Chiny informują o aresztowaniu mnichów-zamachowców
Rządowa agencja Xinhua poinformowała o zatrzymaniu „dziewięciu mnichów", którzy mieli zdetonować „bombę domowej roboty przed budynkiem rządowym we wschodnim Tybecie".
Do tej pory ani źródła chińskie, ani tybetańskie nie donosiły o żadnych „eksplozjach" w czasie ostatniego miesiąca tybetańskich protestów i ich brutalnej pacyfikacji. Strona chińska nie wyjaśniła, dlaczego dopiero teraz informuje o rzekomym zamachu. Przed kilku laty rządowe media opisywały zatrzymanie terrorysty nasłanego przez „klikę Dalaja", ale szybko porzuciły temat i nigdy do niego nie wróciły.

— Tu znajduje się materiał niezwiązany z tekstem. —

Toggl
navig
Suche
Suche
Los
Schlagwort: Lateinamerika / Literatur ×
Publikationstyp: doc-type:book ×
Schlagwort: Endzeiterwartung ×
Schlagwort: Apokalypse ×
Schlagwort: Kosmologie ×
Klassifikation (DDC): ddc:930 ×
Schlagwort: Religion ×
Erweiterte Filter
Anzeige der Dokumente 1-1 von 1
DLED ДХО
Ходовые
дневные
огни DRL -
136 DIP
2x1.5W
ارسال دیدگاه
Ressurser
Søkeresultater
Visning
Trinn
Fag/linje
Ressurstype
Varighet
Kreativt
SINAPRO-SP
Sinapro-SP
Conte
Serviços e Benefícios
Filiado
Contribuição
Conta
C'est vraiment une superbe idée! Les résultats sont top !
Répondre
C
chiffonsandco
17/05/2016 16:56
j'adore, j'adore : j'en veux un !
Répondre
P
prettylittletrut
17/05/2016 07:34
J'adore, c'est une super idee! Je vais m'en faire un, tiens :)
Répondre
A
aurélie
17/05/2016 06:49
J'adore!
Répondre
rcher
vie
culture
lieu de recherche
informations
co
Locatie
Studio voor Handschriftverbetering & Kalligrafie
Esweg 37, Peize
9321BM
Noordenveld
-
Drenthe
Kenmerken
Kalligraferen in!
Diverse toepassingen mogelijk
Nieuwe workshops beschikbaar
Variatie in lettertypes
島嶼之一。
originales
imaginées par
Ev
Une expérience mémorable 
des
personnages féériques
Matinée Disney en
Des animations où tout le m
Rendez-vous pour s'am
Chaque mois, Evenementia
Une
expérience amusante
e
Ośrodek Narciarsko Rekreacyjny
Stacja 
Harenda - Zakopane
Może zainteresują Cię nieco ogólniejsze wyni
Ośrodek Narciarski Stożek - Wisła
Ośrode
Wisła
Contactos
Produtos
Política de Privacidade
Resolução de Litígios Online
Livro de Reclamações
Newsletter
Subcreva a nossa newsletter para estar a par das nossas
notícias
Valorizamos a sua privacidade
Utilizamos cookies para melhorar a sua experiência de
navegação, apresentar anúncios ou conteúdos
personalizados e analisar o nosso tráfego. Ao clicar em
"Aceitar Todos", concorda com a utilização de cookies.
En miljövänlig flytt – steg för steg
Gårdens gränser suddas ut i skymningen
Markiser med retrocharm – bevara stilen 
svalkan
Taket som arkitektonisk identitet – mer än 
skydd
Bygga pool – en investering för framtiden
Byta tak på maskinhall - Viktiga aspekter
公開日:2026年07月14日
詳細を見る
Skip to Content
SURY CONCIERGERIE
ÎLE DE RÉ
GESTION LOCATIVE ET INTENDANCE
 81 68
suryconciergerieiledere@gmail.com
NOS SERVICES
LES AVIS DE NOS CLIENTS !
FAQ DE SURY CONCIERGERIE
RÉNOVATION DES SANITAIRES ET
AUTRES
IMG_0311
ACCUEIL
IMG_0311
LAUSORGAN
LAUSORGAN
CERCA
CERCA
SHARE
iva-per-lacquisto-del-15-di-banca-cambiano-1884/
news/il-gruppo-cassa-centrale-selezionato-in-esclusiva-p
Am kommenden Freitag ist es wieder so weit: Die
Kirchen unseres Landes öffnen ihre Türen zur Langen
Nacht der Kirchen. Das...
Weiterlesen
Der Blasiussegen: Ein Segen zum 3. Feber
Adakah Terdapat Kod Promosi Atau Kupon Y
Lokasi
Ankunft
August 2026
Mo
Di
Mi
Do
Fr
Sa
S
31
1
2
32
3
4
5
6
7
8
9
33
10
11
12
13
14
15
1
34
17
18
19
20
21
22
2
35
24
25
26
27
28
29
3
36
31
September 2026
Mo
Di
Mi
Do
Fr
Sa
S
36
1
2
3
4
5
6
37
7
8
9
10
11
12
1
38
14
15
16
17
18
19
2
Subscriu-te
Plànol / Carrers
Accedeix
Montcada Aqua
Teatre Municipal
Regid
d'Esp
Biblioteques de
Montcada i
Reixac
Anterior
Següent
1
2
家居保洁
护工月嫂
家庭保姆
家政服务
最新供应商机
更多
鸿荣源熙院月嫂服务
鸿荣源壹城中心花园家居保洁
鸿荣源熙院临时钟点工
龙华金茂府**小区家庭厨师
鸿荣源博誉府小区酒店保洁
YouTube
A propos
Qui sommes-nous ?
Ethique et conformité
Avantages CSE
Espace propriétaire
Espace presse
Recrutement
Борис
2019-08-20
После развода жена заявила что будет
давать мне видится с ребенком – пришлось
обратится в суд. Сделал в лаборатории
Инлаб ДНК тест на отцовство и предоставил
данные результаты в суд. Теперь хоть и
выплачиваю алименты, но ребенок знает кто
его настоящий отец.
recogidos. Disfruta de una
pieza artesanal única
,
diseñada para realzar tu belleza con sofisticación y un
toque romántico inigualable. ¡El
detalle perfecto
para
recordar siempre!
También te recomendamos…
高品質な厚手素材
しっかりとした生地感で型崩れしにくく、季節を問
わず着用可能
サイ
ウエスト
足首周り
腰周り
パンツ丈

Xinhua podaje też, że „poszukiwany nr 2" z listy podejrzanych o dopuszczenie się aktów przemocy 14 marca w Lhasie przyznał się do winy. Gungqug Toinzhub (tyb. Kunczok Dhondup?) miał „trzykrotnie pchnąć długim nożem niewinnego przechodnia". Świadkowie twierdzą, że ofiar byłoby więcej, gdyby bandyty „nie powstrzymał Tybetańczyk z długimi włosami".